What happens if employers do not take advantage of the amnesty?

If an employer fails to take advantage of the amnesty and is found to have underpaid employee SG, they are required to pay the SGC which includes penalties of up to 200%.

Outside of the amnesty period, the ATO has the power to reduce the penalty in whole or part.

However, the legislation enabling the amnesty imposes tougher penalties on employers that do not voluntarily correct underpaid or unpaid SG by removing the ATO's capacity to reduce these penalties below 100%.

In effect, the Commissioner loses the power for leniency even in cases where an employer has made a genuine mistake.

Where to from here?

Even if business owners don't believe that their business has an SG underpayment issue, it is worth undertaking a payroll audit to ensure that payroll calculations are correct, and employees are being paid at a rate that is consistent with their entitlements under workplace laws and awards.

● **Available data**:

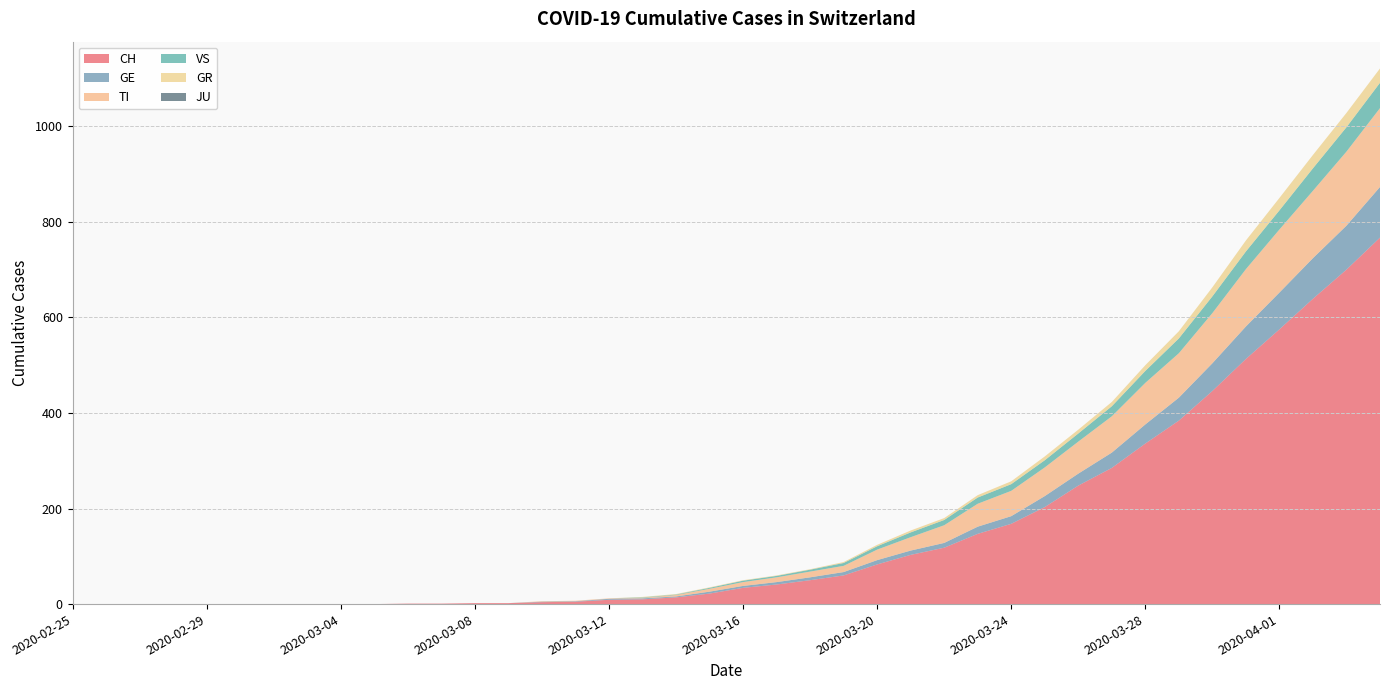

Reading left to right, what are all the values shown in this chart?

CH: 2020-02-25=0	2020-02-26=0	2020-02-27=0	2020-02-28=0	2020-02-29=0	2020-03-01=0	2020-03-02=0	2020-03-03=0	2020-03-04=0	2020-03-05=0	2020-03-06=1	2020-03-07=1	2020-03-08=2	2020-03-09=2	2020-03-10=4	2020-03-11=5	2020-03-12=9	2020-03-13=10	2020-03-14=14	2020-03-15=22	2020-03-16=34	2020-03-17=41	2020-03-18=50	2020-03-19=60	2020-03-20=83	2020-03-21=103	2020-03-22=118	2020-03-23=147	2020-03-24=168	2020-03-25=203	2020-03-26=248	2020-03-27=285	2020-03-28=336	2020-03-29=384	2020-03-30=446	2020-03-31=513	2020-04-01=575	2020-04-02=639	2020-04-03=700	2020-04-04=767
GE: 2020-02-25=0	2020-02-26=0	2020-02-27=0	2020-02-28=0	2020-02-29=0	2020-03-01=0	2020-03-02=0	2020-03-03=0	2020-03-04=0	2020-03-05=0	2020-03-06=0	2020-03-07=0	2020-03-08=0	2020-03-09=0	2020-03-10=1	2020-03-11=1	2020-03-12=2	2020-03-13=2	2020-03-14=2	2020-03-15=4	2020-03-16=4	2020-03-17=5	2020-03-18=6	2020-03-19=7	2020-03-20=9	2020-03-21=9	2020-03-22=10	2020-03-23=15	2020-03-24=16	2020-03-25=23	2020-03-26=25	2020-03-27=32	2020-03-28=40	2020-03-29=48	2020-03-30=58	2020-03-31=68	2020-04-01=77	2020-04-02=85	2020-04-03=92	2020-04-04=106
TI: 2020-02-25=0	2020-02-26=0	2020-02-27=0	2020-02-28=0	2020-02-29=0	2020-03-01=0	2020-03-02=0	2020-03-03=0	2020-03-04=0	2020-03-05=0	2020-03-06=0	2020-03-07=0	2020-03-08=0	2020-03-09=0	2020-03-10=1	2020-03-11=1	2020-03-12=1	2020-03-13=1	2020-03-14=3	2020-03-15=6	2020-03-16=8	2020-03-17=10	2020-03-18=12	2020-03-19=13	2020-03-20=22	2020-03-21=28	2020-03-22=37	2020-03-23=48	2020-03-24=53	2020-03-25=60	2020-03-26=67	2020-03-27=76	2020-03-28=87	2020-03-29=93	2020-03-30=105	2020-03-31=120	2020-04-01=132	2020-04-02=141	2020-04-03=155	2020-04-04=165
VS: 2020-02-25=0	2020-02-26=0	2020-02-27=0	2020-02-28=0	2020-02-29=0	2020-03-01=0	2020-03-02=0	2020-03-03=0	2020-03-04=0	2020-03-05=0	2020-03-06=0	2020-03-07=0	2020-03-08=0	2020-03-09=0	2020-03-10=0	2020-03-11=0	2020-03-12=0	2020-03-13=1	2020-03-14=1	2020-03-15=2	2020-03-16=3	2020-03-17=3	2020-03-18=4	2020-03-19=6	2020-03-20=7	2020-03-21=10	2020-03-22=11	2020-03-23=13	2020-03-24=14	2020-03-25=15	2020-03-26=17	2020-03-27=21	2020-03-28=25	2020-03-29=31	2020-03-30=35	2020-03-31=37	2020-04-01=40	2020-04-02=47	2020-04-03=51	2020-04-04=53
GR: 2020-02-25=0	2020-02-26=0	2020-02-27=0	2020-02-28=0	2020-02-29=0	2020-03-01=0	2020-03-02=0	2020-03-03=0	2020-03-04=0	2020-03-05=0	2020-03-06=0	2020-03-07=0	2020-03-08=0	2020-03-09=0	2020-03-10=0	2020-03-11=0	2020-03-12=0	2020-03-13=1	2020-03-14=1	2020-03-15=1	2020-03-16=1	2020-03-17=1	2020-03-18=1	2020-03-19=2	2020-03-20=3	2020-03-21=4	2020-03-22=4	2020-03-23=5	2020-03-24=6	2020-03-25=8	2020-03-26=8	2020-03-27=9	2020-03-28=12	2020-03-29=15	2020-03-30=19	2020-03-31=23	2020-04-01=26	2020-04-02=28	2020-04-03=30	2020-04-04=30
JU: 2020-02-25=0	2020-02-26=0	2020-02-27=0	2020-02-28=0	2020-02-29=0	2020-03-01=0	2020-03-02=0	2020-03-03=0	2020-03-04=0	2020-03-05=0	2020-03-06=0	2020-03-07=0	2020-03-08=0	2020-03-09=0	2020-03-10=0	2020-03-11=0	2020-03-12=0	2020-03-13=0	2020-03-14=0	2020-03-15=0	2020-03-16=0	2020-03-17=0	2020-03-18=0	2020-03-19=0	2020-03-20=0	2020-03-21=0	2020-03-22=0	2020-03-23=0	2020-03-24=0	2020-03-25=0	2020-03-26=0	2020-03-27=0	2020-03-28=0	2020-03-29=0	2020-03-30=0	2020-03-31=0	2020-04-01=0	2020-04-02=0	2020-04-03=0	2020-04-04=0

● **Tasks**:
A. Translate this sentence from the SG amnesty passage into Spanish: "Outside of the amnesty period, the ATO has the power to reduce the penalty in whole or part."
B. Reproduce word for word everything in the SG amnesty passage from "Even if business" down to "laws and awards.".
C. Write the next part of the SG amnesty passage, picking up after its final sentence.
The data that comes after the passage was taken from a separate source.

● **Results in order**:
A. Fuera del período de amnistía, la ATO tiene la facultad de reducir la sanción total o parcialmente.

B.
Even if business owners don't believe that their business has an SG underpayment issue, it is worth undertaking a payroll audit to ensure that payroll calculations are correct, and employees are being paid at a rate that is consistent with their entitlements under workplace laws and awards.

C.
If a business has fallen behind on its SG obligations and is eligible for the amnesty, it is important to start working through the issues now or contact Bates Cosgrave to work through the issues for you. There are several calculations that need to be completed and these may take some time to complete.

A special note: If your business has engaged any contractors during the period covered by the amnesty, then the arrangements will need to be reviewed as it is common for workers to be classified as employees under the SG provisions even if the parties have agreed that the worker should be treated as a contractor. You cannot contract out of SG obligations.

If a problem is revealed, it can be corrected without excessive penalties applying under the amnesty. Contact us on 02 9958 4033 for further guidance.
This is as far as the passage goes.